If you’re looking for goals to set for this season, the Royals’ incompetence over the last umpteen years facilitates this task for you. Here is a list of accomplishments the Royals can shoot for, in approximate order of difficulty:

1) Win 76 games, the most by any Royals team since 2003.
2) Win 78 games, the second-most by any Royals team since 1993.
3) Finish in third place, the highest rank by any Royals team since 2003.
4) Reach .500 for the first time since 2003 and the second time since 1994.
5) Outscore their opponents for the first time since 1994.
6) Finish in second place, the highest rank by any Royals team since 1995.
7) Win 84 games, the most by any Royals team since 1993.
8) Win 85 games, the most by any Royals team since 1989.
9) Win the division or qualify for the playoffs, for the first time since 1985.
10) Win 93 games, the most by any Royals team since 1980.

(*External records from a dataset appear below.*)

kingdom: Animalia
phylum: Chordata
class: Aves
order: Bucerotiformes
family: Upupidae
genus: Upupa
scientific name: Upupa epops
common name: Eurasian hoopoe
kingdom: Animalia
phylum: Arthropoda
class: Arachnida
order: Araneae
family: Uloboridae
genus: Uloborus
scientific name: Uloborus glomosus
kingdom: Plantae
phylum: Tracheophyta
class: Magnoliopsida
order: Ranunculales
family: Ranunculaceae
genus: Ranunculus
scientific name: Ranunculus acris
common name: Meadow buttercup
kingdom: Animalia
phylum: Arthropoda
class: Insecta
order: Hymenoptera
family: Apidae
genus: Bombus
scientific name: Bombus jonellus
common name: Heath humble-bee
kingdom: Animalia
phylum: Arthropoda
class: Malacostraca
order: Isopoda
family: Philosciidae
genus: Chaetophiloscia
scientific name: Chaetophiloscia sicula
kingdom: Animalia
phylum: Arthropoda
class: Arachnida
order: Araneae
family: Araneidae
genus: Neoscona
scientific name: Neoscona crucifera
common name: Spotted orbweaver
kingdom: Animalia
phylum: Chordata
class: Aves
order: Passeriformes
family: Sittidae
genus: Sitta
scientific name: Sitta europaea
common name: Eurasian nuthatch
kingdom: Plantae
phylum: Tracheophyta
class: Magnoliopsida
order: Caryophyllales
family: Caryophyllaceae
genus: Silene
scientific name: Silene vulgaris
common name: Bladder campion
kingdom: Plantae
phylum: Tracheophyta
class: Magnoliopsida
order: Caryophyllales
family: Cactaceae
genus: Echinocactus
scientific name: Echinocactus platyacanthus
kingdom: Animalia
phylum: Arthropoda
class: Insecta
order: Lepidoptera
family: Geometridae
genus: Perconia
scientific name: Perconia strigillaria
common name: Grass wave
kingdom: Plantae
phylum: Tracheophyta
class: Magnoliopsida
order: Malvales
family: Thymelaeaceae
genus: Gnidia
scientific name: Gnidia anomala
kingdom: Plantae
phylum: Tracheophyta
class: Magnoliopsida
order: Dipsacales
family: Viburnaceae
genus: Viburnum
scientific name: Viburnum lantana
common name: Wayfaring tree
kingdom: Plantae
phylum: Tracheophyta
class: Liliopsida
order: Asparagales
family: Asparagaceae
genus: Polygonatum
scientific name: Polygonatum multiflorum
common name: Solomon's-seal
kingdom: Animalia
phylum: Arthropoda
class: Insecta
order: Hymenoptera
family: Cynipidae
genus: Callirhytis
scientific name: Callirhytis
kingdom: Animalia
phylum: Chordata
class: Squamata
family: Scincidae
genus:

Just shoot me now, by the way.

Royals fans grade on a curve; we evaluate our teams on a different scale than most. Knocking off even just the first item on this list would qualify the season as a modest success, albeit a modest disappointment as well. We’ll see how things go, but I’m confident that by year’s end, you can cross the first four items off. Items #5 and #6 are definitely in play; with a little luck we could get down all the way to #8.

All that really matters, of course, is #9. I don’t think they’ll get there this year. But I think we’ll have a lot of fun watching them try.